ECLI:NL:CRVB:2009:BK0548
Centrale Raad van Beroep
- Hoger beroep
- J.W. Schuttel
- J.P.M. Zeijen
- R. Kruisdijk
- Rechtspraak.nl
Weigering van WIA-uitkering op basis van medische en arbeidskundige beoordeling
In deze zaak gaat het om de weigering van een WIA-uitkering aan appellant, die op 3 januari 2005 wegens rug- en hartklachten uitviel voor zijn werkzaamheden als straatmaker. Het Uitvoeringsinstituut werknemersverzekeringen (Uwv) heeft op 3 november 2006 vastgesteld dat appellant per 1 januari 2007 geen recht op uitkering had, omdat hij minder dan 35% arbeidsongeschikt werd geacht. Dit besluit werd in een later stadium, op 19 april 2007, door het Uwv bevestigd na bezwaar van appellant. De rechtbank heeft het beroep van appellant tegen dit besluit ongegrond verklaard, waarna appellant in hoger beroep ging.

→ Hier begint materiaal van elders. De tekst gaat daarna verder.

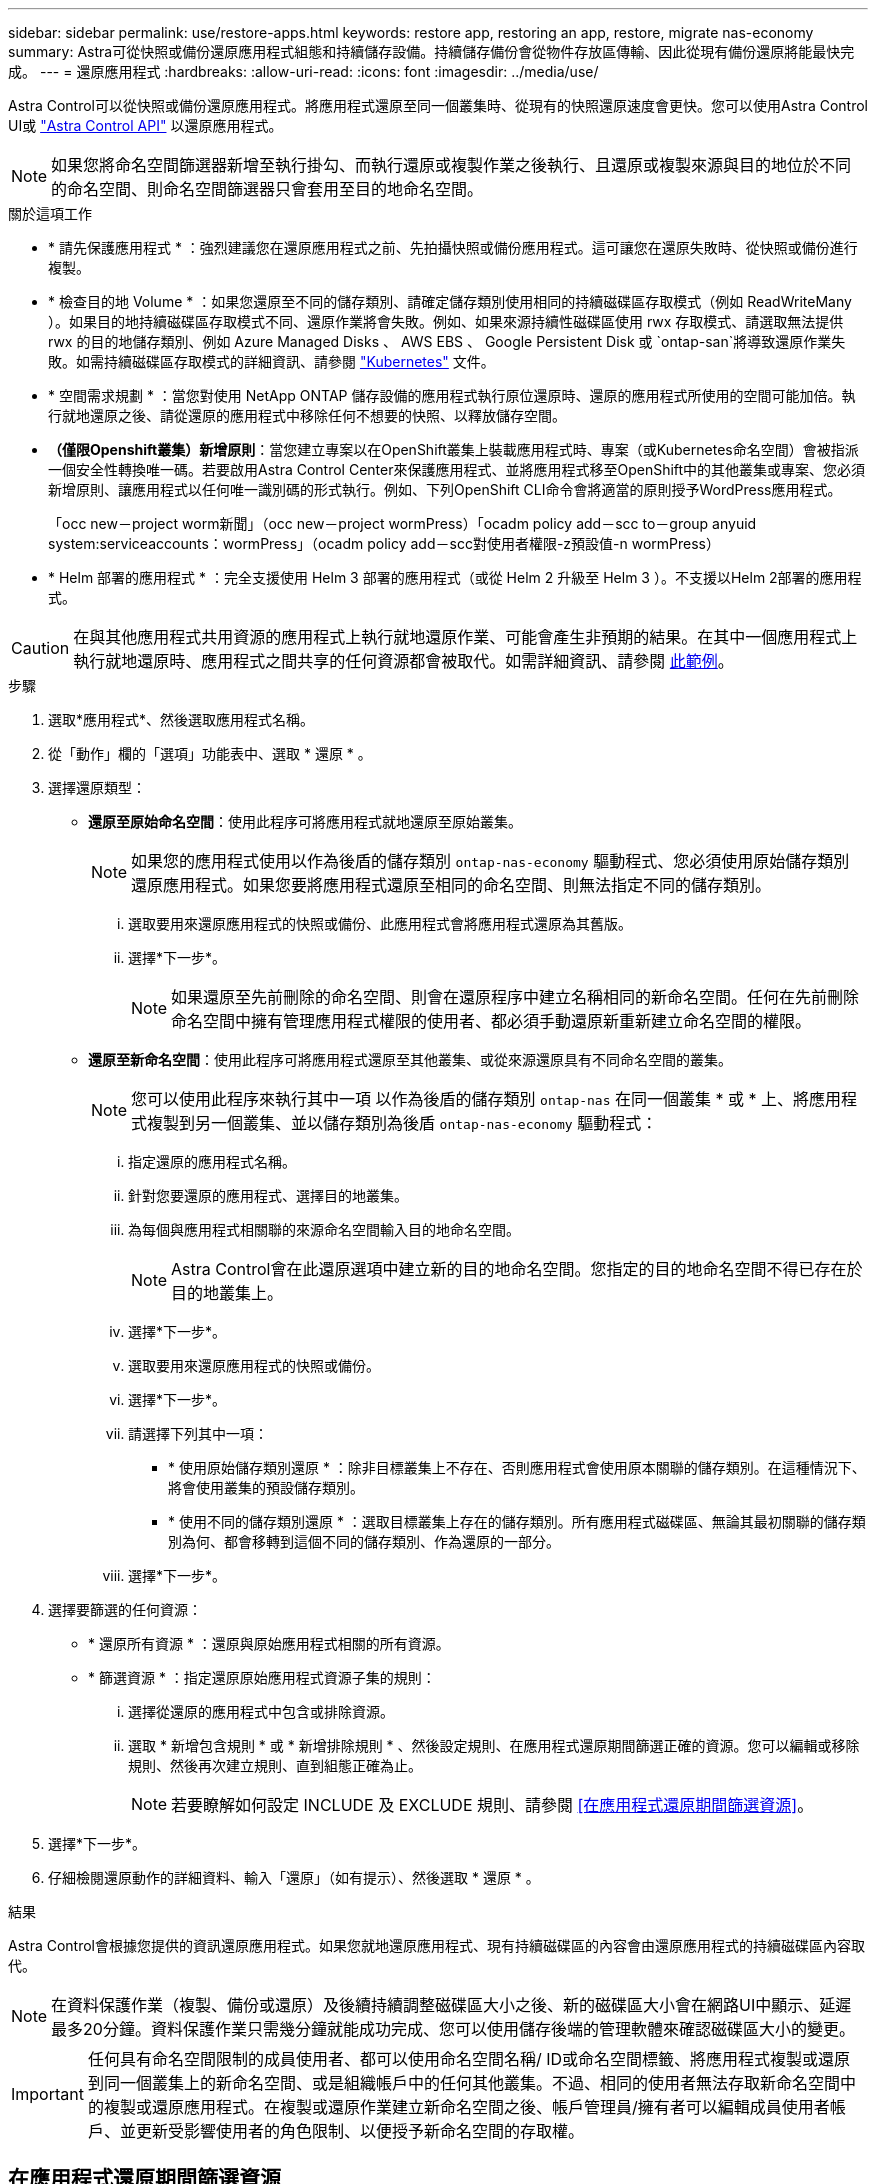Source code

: ---
sidebar: sidebar 
permalink: use/restore-apps.html 
keywords: restore app, restoring an app, restore, migrate nas-economy 
summary: Astra可從快照或備份還原應用程式組態和持續儲存設備。持續儲存備份會從物件存放區傳輸、因此從現有備份還原將能最快完成。 
---
= 還原應用程式
:hardbreaks:
:allow-uri-read: 
:icons: font
:imagesdir: ../media/use/


[role="lead"]
Astra Control可以從快照或備份還原應用程式。將應用程式還原至同一個叢集時、從現有的快照還原速度會更快。您可以使用Astra Control UI或 https://docs.netapp.com/us-en/astra-automation/index.html["Astra Control API"^] 以還原應用程式。


NOTE: 如果您將命名空間篩選器新增至執行掛勾、而執行還原或複製作業之後執行、且還原或複製來源與目的地位於不同的命名空間、則命名空間篩選器只會套用至目的地命名空間。

.關於這項工作
* * 請先保護應用程式 * ：強烈建議您在還原應用程式之前、先拍攝快照或備份應用程式。這可讓您在還原失敗時、從快照或備份進行複製。
* * 檢查目的地 Volume * ：如果您還原至不同的儲存類別、請確定儲存類別使用相同的持續磁碟區存取模式（例如 ReadWriteMany ）。如果目的地持續磁碟區存取模式不同、還原作業將會失敗。例如、如果來源持續性磁碟區使用 rwx 存取模式、請選取無法提供 rwx 的目的地儲存類別、例如 Azure Managed Disks 、 AWS EBS 、 Google Persistent Disk 或 `ontap-san`將導致還原作業失敗。如需持續磁碟區存取模式的詳細資訊、請參閱 https://kubernetes.io/docs/concepts/storage/persistent-volumes/#access-modes["Kubernetes"^] 文件。
* * 空間需求規劃 * ：當您對使用 NetApp ONTAP 儲存設備的應用程式執行原位還原時、還原的應用程式所使用的空間可能加倍。執行就地還原之後、請從還原的應用程式中移除任何不想要的快照、以釋放儲存空間。
* *（僅限Openshift叢集）新增原則*：當您建立專案以在OpenShift叢集上裝載應用程式時、專案（或Kubernetes命名空間）會被指派一個安全性轉換唯一碼。若要啟用Astra Control Center來保護應用程式、並將應用程式移至OpenShift中的其他叢集或專案、您必須新增原則、讓應用程式以任何唯一識別碼的形式執行。例如、下列OpenShift CLI命令會將適當的原則授予WordPress應用程式。
+
「occ new－project worm新聞」（occ new－project wormPress）「ocadm policy add－scc to－group anyuid system:serviceaccounts：wormPress」（ocadm policy add－scc對使用者權限-z預設值-n wormPress）

* * Helm 部署的應用程式 * ：完全支援使用 Helm 3 部署的應用程式（或從 Helm 2 升級至 Helm 3 ）。不支援以Helm 2部署的應用程式。


[CAUTION]
====
在與其他應用程式共用資源的應用程式上執行就地還原作業、可能會產生非預期的結果。在其中一個應用程式上執行就地還原時、應用程式之間共享的任何資源都會被取代。如需詳細資訊、請參閱 <<應用程式與其他應用程式共用資源的就地還原複雜度,此範例>>。

====
.步驟
. 選取*應用程式*、然後選取應用程式名稱。
. 從「動作」欄的「選項」功能表中、選取 * 還原 * 。
. 選擇還原類型：
+
** *還原至原始命名空間*：使用此程序可將應用程式就地還原至原始叢集。
+

NOTE: 如果您的應用程式使用以作為後盾的儲存類別 `ontap-nas-economy` 驅動程式、您必須使用原始儲存類別還原應用程式。如果您要將應用程式還原至相同的命名空間、則無法指定不同的儲存類別。

+
... 選取要用來還原應用程式的快照或備份、此應用程式會將應用程式還原為其舊版。
... 選擇*下一步*。
+

NOTE: 如果還原至先前刪除的命名空間、則會在還原程序中建立名稱相同的新命名空間。任何在先前刪除命名空間中擁有管理應用程式權限的使用者、都必須手動還原新重新建立命名空間的權限。



** *還原至新命名空間*：使用此程序可將應用程式還原至其他叢集、或從來源還原具有不同命名空間的叢集。
+

NOTE: 您可以使用此程序來執行其中一項  以作為後盾的儲存類別 `ontap-nas` 在同一個叢集 * 或 * 上、將應用程式複製到另一個叢集、並以儲存類別為後盾 `ontap-nas-economy` 驅動程式：

+
... 指定還原的應用程式名稱。
... 針對您要還原的應用程式、選擇目的地叢集。
... 為每個與應用程式相關聯的來源命名空間輸入目的地命名空間。
+

NOTE: Astra Control會在此還原選項中建立新的目的地命名空間。您指定的目的地命名空間不得已存在於目的地叢集上。

... 選擇*下一步*。
... 選取要用來還原應用程式的快照或備份。
... 選擇*下一步*。
... 請選擇下列其中一項：
+
**** * 使用原始儲存類別還原 * ：除非目標叢集上不存在、否則應用程式會使用原本關聯的儲存類別。在這種情況下、將會使用叢集的預設儲存類別。
**** * 使用不同的儲存類別還原 * ：選取目標叢集上存在的儲存類別。所有應用程式磁碟區、無論其最初關聯的儲存類別為何、都會移轉到這個不同的儲存類別、作為還原的一部分。


... 選擇*下一步*。




. 選擇要篩選的任何資源：
+
** * 還原所有資源 * ：還原與原始應用程式相關的所有資源。
** * 篩選資源 * ：指定還原原始應用程式資源子集的規則：
+
... 選擇從還原的應用程式中包含或排除資源。
... 選取 * 新增包含規則 * 或 * 新增排除規則 * 、然後設定規則、在應用程式還原期間篩選正確的資源。您可以編輯或移除規則、然後再次建立規則、直到組態正確為止。
+

NOTE: 若要瞭解如何設定 INCLUDE 及 EXCLUDE 規則、請參閱 <<在應用程式還原期間篩選資源>>。





. 選擇*下一步*。
. 仔細檢閱還原動作的詳細資料、輸入「還原」（如有提示）、然後選取 * 還原 * 。


.結果
Astra Control會根據您提供的資訊還原應用程式。如果您就地還原應用程式、現有持續磁碟區的內容會由還原應用程式的持續磁碟區內容取代。


NOTE: 在資料保護作業（複製、備份或還原）及後續持續調整磁碟區大小之後、新的磁碟區大小會在網路UI中顯示、延遲最多20分鐘。資料保護作業只需幾分鐘就能成功完成、您可以使用儲存後端的管理軟體來確認磁碟區大小的變更。


IMPORTANT: 任何具有命名空間限制的成員使用者、都可以使用命名空間名稱/ ID或命名空間標籤、將應用程式複製或還原到同一個叢集上的新命名空間、或是組織帳戶中的任何其他叢集。不過、相同的使用者無法存取新命名空間中的複製或還原應用程式。在複製或還原作業建立新命名空間之後、帳戶管理員/擁有者可以編輯成員使用者帳戶、並更新受影響使用者的角色限制、以便授予新命名空間的存取權。



== 在應用程式還原期間篩選資源

您可以將篩選規則新增至 link:../use/restore-apps.html["還原"] 將指定要從還原的應用程式中包含或排除的現有應用程式資源的作業。您可以根據指定的命名空間、標籤或 GVK （ GroupVersionKind ）來包含或排除資源。

.深入瞭解納入和排除案例
[%collapsible]
====
* * 您選擇包含原始命名空間的 INCLUDE 規則（原地還原） * ：您在規則中定義的現有應用程式資源將會刪除、並由您用於還原的選定快照或備份中的資源取代。您未在「包括」規則中指定的任何資源將保持不變。
* * 您選擇包含新命名空間的 INCLUDE 規則 * ：使用該規則在還原的應用程式中選取所需的特定資源。您未在「包括」規則中指定的任何資源將不會包含在還原的應用程式中。
* * 您選擇具有原始命名空間的排除規則（就地還原） * ：您指定要排除的資源將不會還原、並保持不變。您未指定排除的資源將會從快照或備份還原。如果對應的 StateSetSet 是篩選資源的一部分、則持續磁碟區上的所有資料都會被刪除並重新建立。
* * 您選取含有新命名空間的排除規則 * ：使用規則選取您要從還原的應用程式中移除的特定資源。您未指定排除的資源將會從快照或備份還原。


====
規則可以是「包含」或「排除」類型。合併資源包容與排除的規則無法使用。

.步驟
. 在您選擇篩選資源並在「還原應用程式」精靈中選取「包含」或「排除」選項之後、請選取 * 新增「包括」規則 * 或 * 新增排除規則 * 。
+

NOTE: 您無法排除 Astra Control 自動包含的任何叢集範圍資源。

. 設定篩選規則：
+

NOTE: 您必須指定至少一個命名空間、標籤或 GVK 。請確保套用篩選規則後保留的任何資源、足以讓還原的應用程式保持正常狀態。

+
.. 選取規則的特定命名空間。如果您沒有進行選擇、篩選器將會使用所有命名空間。
+

NOTE: 如果您的應用程式原本包含多個命名空間、而您將其還原至新命名空間、則即使所有命名空間不包含資源、也會建立這些命名空間。

.. （選用）輸入資源名稱。
.. （選用） * 標籤選取器 * ：包含 A https://kubernetes.io/docs/concepts/overview/working-with-objects/labels/#label-selectors["標籤選取器"^] 新增至規則。標籤選取器僅用於篩選符合所選標籤的資源。
.. （選用）選取 * 使用設定為篩選資源 * 的 GVK （ GroupVersionKind ）、以取得其他篩選選項。
+

NOTE: 如果您使用的是 GVK 篩選器、則必須指定版本和種類。

+
... （選用） * 群組 * ：從下拉式清單中選取 Kubernetes API 群組。
... * 種類 * ：從下拉式清單中、選取要在篩選器中使用的 Kubernetes 資源類型的物件架構。
... * 版本 * ：選取 Kubernetes API 版本。




. 根據您的輸入項目來檢閱建立的規則。
. 選取*「Add*」。
+

TIP: 您可以根據需要建立任意數量的資源、包括和排除規則。這些規則會在您開始作業之前顯示在還原應用程式摘要中。





== 從 ONTAP NAS 經濟型儲存設備移轉至 ONTAP NAS 儲存設備

您可以使用 Astra Control link:../use/restore-apps.html["應用程式還原"] 或 link:../use/clone-apps.html["應用程式複製"^] 從以作為後盾的儲存類別移轉應用程式磁碟區的作業 `ontap-nas-economy`（允許有限的應用程式保護選項）、以作為後盾的儲存類別 `ontap-nas` 提供完整的 Astra Control 保護選項。複製或還原作業會移轉使用的 Qtree 型磁碟區 `ontap-nas-economy` 後端到標準磁碟區的備份 `ontap-nas`。Volume 、無論它們是否存在 `ontap-nas-economy` 僅備份或混合、將移轉至目標儲存類別。移轉完成後、保護選項不再受到限制。



== 應用程式與其他應用程式共用資源的就地還原複雜度

您可以在與其他應用程式共用資源的應用程式上執行就地還原作業、並產生非預期的結果。在其中一個應用程式上執行就地還原時、應用程式之間共享的任何資源都會被取代。

以下是使用 NetApp SnapMirror 複寫進行還原時、造成不必要情況的範例案例：

. 您可以定義應用程式 `app1` 使用命名空間 `ns1`。
. 您可以設定的複寫關係 `app1`。
. 您可以定義應用程式 `app2` （在同一個叢集上）使用命名空間 `ns1` 和 `ns2`。
. 您可以設定的複寫關係 `app2`。
. 您可以針對進行反轉複寫 `app2`。這會導致 `app1` 要停用的來源叢集上的應用程式。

Appellant voerde aan dat zijn beperkingen door de verzekeringsartsen van het Uwv waren onderschat. Hij stelde dat hij meer beperkingen had op het gebied van zitten, staan en lopen, en dat hij door medicijngebruik regelmatig last had van duizeligheid, waardoor hij niet met machines kon werken. Tijdens de zitting benadrukte appellant dat hij zich psychisch niet in staat achtte om binnenwerkzaamheden te verrichten, zoals vereist bij de functies die aan de schatting ten grondslag lagen. Hij verwees naar een brief van zijn GZ-psycholoog, waarin deze zijn zorgen over de psychische belasting van appellant uiteenzette.
De Centrale Raad van Beroep oordeelde dat er geen aanknopingspunten waren om het medische onderzoek van de verzekeringsartsen als onzorgvuldig te beschouwen. De Raad concludeerde dat de verzekeringsartsen voldoende informatie hadden verzameld, inclusief gegevens van de behandelend artsen van appellant. De Raad vond dat er geen objectieve medische gronden waren voor de stelling van appellant dat zijn beperkingen waren onderschat. Ook de bezwaren tegen binnenwerkzaamheden werden niet onderbouwd met medische argumenten. De Raad bevestigde dat appellant op de datum in geding in staat was om de werkzaamheden te verrichten die aan de functies ten grondslag lagen. De weigering van de WIA-uitkering werd derhalve in stand gehouden, en de aangevallen uitspraak werd bevestigd.